Thanks to its reverberated guitar riffs and impressively tight harmonies, Right Spots kicks off the record in just the right way, indicating that the Sprockets are back with a bang. Dead Still Ride offers a more vivid experience combining striking falsetto vocals and ephemeral lyrics such as “Nothing’s clear just a beautiful haze.”  

Like these lyrics, much of the lyricism found throughout the album is a step up from the band’s previous contributions, which didn’t always satisfy. Apart from Way With Women, which quite disappointingly, sees the standard of the lyrics dip significantly with its predictable content, the song-writing on this record is pretty consistent and proves the band are capable of conveying some unique perspectives in their writing – “Am I too young to change?” asks the lyrics in Ruby Shoes.

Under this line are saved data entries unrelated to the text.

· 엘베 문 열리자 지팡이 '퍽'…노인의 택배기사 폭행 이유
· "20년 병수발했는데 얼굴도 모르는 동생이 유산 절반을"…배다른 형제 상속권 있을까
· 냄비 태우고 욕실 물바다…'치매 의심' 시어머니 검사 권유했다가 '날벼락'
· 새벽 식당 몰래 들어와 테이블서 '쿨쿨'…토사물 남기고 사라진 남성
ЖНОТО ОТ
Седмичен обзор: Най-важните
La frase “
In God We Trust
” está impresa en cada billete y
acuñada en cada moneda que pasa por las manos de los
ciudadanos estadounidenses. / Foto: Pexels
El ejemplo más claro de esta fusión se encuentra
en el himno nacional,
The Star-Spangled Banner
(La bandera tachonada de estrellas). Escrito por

This is a record that certainly features some dramatic, albeit interesting, stylistic transitions. So Low sees a shift to a more laid-back tone with darker tinged lyrics – “I’m in a mood so low and I’m not gonna give it up.” This is probably as Radiohead-esque as The Hot Sprockets are ever likely to get and it’s a huge drop – not in standards but in a literal sense – from the previous song, ‘Imagine Us On The Sun,’ a carefree track about floating in the sky.

“It’s a whimsical street hustlin’ world,” declare the band on the album’s standout moment, Cold Cold Sweat, which coupled with brass is inspired by the Afro-beat rhythms of Fela Kuti. It’s a more percussive sound to be sure, yet this groovy number never fails to deliver the classic rock’n’roll style that The Sprockets are known for.

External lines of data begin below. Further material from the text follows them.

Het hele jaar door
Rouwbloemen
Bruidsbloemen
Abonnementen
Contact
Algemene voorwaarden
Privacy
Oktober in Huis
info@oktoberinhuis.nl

This track, like much of the record, highlights how it’s not just the song-writing that The Sprockets have improved on, but that the entire production heard throughout is noticeably more professional, with both the instrumentation and vocals sounding much more proficient than what’s been released from the band previously.

Succeeding in keeping its stride with some well-calculated changes in style that prove there is more than one side to The Hot Sprockets, ‘Dream Mover’ is another solid album from the band. This record contains everything the band are already renowned for, yet adds in  more of those earthier, soulful, psychedelic elements that prove The Sprockets are making an effort to progress with their sound. It would be interesting to see some further or more noticeable experimentation in the future.